Part of the reason these co-ops are closing is because they were overly optimistic about the health of their members. But the other reason they're closing is simply because they have no backstop to capitalize themselves in a way that keeps them affordable and reasonable for insureds, and that's because a locally-based co-op simply cannot absorb the costs of health care on the contributions of its members alone.

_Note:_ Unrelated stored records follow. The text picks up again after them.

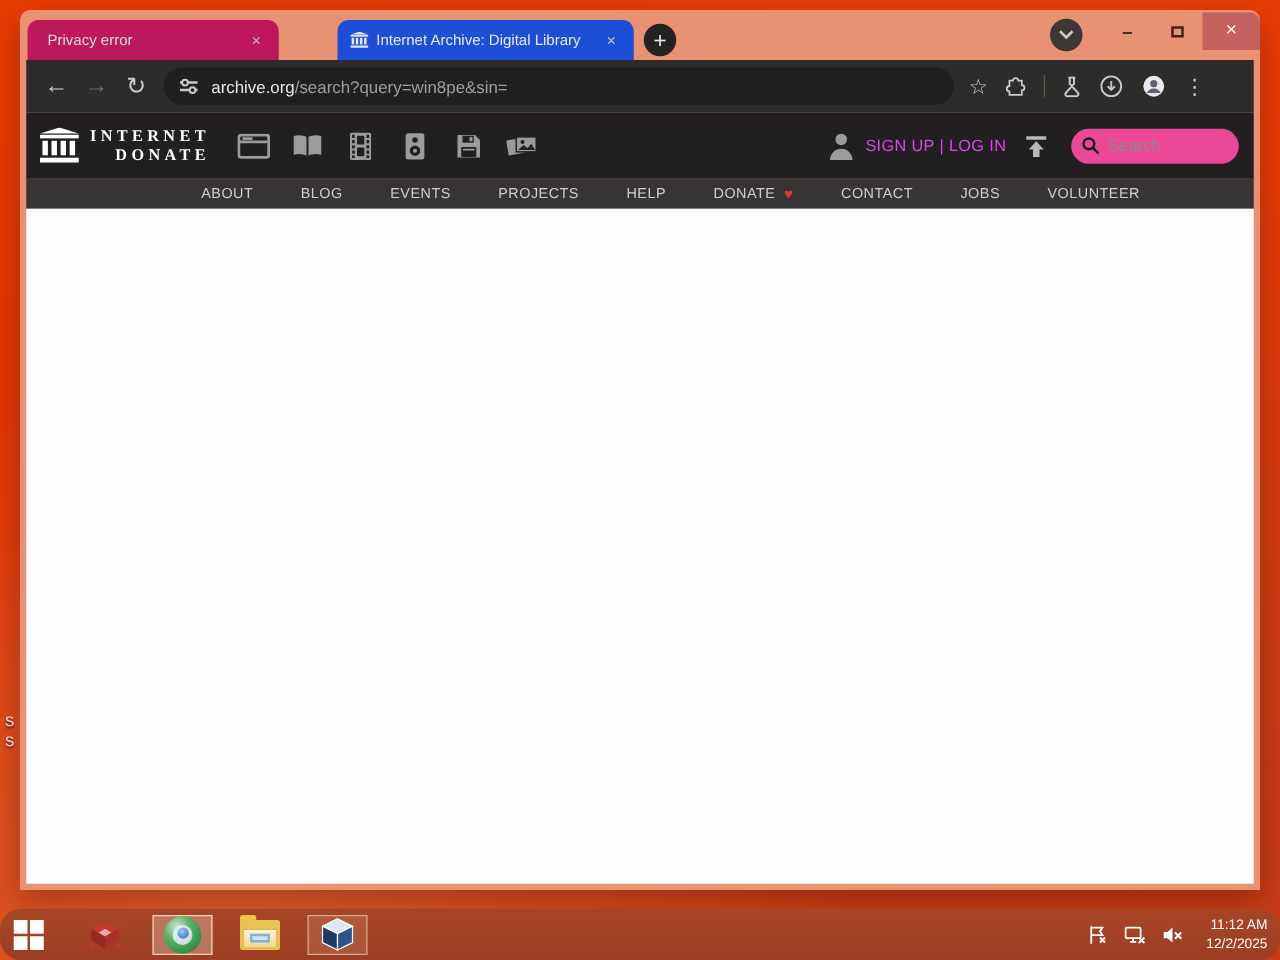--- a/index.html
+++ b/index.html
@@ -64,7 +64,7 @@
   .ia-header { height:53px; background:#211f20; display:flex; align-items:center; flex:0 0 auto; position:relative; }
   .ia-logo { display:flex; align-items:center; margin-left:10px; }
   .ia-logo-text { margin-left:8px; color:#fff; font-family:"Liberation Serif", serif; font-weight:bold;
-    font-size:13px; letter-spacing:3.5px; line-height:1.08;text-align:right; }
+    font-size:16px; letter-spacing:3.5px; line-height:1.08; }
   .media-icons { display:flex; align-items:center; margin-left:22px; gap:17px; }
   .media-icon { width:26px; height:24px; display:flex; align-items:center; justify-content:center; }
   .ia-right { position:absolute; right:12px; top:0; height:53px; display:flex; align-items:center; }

Were co-ops sabotaged by Republicans? Yes, directly and indirectly. They were sabotaged because Republicans are in charge of every major health insurance company in this country, and those companies don't want any small, disruptive co-ops in their way. They were sabotaged by Republicans on the national level as well, because they have no safety net from the federal government to keep them from sliding into the red. That's the indirect sabotage.
The real death knell, however, came when this happened:
The program has been under siege from the start, including from the insurance industry. Before the law’s passage, government grants to help them get going were switched to loans. None of that money could go for advertising — a wounding rule for new insurers that needed to attract customers. Moreover, the amount available was cut from $10 billion to $6 billion and then later, as part of the administration’s budget deals with congressional Republicans, to $2.4 billion. Federal health officials abandoned plans for a co-op in every state.
At the time, some health policy experts warned that the constraints would make it difficult for some co-ops to thrive. Most of the plans predicted that they would not break even for their first few years.
Honestly, these co-ops were never the answer. We do need a public option, or at the very least, an option to buy in to Medicare before age 65. But without a Congress to do that, it's likely the co-ops will simply become victims of appropriations deals and die a premature death.
Bernie Sanders is right when he says we need a political revolution, but it has to come in the form of state races and Congressional races. Not just the Presidency. A President Sanders would have no more chance of opening Medicare for all with this Congress than President Obama or even President Roosevelt did.